**ФРАГМЕНТ ДЛЯ ЧТЕНИЯ**:

Вопрос Q1 отчасти сохраняет свой технический смысл в том случае, если доктрина логической корреляции прав и обязательств подразумевает, что (по крайней мере при определенных условиях) право агента А на Ф логически предшествует обязательству Ф агента Б в отношении А. При таком понимании факты существования обязательств со стороны агентов в отношении других лиц устанавливаются на основе аргументов в пользу существования прав этих лиц, которые становятся основой таких обязательств. Самый простой пример этого можно найти в аргументах о существовании прав животных как основы наших обязательств не причинять им своими действиями смерть или избыточные страдания. Для тех, кто выступает за права животных, ссылки на подобные права играют роль оправдания или объяснения наших обязательств перед животными. В этом случае ответ на вопрос Q1 будет дополнительным выводом, производным от аргумента, обосновывающего существование определенного права. Проблема однако в том, что защитники доктрины NCNL, и прежде всего Джон Финнис [1], вряд ли бы согласились принять такое понимание отношений прав и обязательств. Ведь оно предполагает интерпретацию естественных прав в терминах индивидуальных прав (или того, что иногда называется агент-относительной трактовкой естественных прав).
Материалы и методы
В статье в качестве источников использованы зарубежная философско-правовая литература, а также характерные для философии права методы логического анализа, исторической реконструкции и интерпретации.
Результаты и обсуждение
Приведем простой пример. Возьмем утверждение «Неправильно причинять смерть людям», которое выражает факт о существовании определенного естественного права (права на жизнь). Интерпретация этого естественного права в терминах индивидуальных прав (или агент-относительная трактовка) требует аргументации следующего вида: А имеет ‘право на Ф’ (в данном случае право на жизнь); значит, Б имеет ‘обязательство Ф в отношении А’ (не причинять своими действиями смерть А); если Б нарушает ‘обязательство Ф в отношении А’ (причиняет смерть А), он действует неправильно. В то время как аргументы защитников доктрины NCNL оперировали бы интерпретацией этого естественного права в терминах базовых благ (или агент-нейтральной трактовкой): существует ‘Ф’ (жизнь является базовым благом); всякое преднамеренное действие против ‘Ф’ (причинение смерти кому-либо) всегда неправильно; значит, Б имеет ‘обязательство в отношении Ф’ (не причинять кому-либо своими действиями смерть); если Б нарушает ‘обязательство в отношении Ф’ (причиняя своими действиями агенту А смерть), он действует неправильно. Несмотря на одни и те же выводы, это два разных по своей форме аргумента: ‘обязательство Ф в отношении А’ ≠ ‘обязательство в отношении Ф’. Это различие играет принципиальную роль в доктрине NCNL и его нельзя игнорировать или недооценивать. Оно демонстрирует почему доктрина NCNL находится в потенциальном конфликте с тезисом о логической корреляции прав и обязательств. В аргументах защитников доктрины NCNL искомый ответ на вопрос Q1 не является простой логической производной от понятия естественного права (интерпретируемого в виде индивидуального права либо как ‘А имеет право на Ф в отношении Б’«‘Б имеет обязательство Ф в отношении А’, либо как ‘А имеет право на Ф’® ‘Б имеет обязательство Ф в отношении А’), напротив, он является практическим эффектом морального статуса естественного права как базового блага.

**ВЫДЕРЖКИ ИЗ ДАННЫХ**:

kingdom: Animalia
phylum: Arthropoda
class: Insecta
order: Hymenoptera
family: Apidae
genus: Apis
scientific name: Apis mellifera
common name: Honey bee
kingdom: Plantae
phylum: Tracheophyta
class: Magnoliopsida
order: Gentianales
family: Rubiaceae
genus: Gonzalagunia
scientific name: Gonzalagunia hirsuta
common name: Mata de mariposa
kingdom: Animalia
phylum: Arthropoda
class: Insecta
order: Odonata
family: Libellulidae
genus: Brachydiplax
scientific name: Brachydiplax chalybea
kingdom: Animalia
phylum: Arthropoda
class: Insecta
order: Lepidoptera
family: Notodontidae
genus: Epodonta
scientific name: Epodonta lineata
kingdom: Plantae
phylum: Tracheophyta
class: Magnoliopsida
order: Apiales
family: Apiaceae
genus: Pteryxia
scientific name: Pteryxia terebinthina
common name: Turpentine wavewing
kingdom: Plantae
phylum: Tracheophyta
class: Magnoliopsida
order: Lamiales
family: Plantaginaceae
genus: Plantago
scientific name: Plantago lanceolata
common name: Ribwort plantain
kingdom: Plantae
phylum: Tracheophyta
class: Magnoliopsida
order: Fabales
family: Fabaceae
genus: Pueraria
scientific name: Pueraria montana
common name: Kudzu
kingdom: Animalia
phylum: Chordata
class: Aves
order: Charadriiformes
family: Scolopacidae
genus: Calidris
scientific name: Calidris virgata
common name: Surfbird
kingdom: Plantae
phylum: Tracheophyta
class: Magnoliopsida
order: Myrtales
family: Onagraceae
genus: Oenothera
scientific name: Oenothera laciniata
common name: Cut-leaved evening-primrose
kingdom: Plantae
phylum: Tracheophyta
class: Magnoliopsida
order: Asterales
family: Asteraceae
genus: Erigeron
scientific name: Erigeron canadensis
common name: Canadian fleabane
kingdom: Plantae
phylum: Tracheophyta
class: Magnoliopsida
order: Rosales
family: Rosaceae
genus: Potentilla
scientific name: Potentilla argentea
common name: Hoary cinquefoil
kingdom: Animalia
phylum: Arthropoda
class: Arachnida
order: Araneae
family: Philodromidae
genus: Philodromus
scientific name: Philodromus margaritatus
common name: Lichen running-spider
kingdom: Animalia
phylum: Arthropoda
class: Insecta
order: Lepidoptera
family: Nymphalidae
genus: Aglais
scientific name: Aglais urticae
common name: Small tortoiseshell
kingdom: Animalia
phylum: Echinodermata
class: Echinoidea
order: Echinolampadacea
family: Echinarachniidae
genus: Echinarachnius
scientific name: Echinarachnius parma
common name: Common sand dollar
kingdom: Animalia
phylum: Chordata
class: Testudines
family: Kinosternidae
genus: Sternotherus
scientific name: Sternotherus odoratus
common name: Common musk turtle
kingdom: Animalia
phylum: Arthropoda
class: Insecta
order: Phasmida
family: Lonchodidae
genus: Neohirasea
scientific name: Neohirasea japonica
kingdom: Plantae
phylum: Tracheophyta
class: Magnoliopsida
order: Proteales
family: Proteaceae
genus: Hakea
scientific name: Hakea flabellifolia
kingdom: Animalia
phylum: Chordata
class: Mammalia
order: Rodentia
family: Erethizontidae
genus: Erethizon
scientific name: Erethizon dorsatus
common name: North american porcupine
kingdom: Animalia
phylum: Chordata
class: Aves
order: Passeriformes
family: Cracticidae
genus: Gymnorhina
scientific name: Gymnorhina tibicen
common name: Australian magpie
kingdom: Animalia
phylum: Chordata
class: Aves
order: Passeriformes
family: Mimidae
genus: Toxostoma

**КОРОТКОЕ ЗАДАНИЕ 1**:
Дайте ответы на вопросы по фрагменту о доктрине NCNL, помечая каждый ответ той же буквой, что и вопрос.
(a) Какие методы названы в разделе «Материалы и методы»?
(b) Какое утверждение взято в качестве простого примера в начале раздела «Результаты и обсуждение»?
(c) Кто назван прежде всего среди защитников доктрины NCNL?
**КОРОТКОЕ ЗАДАНИЕ 2**: Продолжите фрагмент о доктрине NCNL, начав сразу после его последнего предложения.

**ОТВЕТ 1**:
(a) Методы логического анализа, исторической реконструкции и интерпретации.
(b) «Неправильно причинять смерть людям».
(c) Джон Финнис.

**ОТВЕТ 2**:
Используем в качестве иллюстрации аргумент Джона Финниса. Практическая разумность, согласно точке зрения Дж. Финниса [1], сводится к способности людей пользоваться своими свободой и разумом как важнейшими характеристиками нашей агентности. Основой практической разумности служат принципы, необходимые для того, чтобы люди формировали представление о базовых благах и принимали участие в действиях, имеющих своей целью определенные базовые блага (и выражающие их соответствующие естественные права). Если человек ведет себя в согласии с принципами практической разумности и продвигает своими действиями базовые блага, тогда практическим результатом этих действий будет состояние, в котором достигается минимально достойное обращение со всеми людьми.
Как известно, Дж. Финнис приводит девять принципов практической разумности, из которых наибольший интерес для аргумента имеют следующие три: (V.7) уважать базовые блага в каждом из своих действий; (V.4) не проявлять произвольных предпочтений в отношении людей; (V.8) содействовать общему благу своих сообществ. Принимая во внимание данные принципы, Дж. Финнис строит свой аргумент как ответ на интересующий нас вопрос Q1:
(P1) Существуют Ф (базовые блага).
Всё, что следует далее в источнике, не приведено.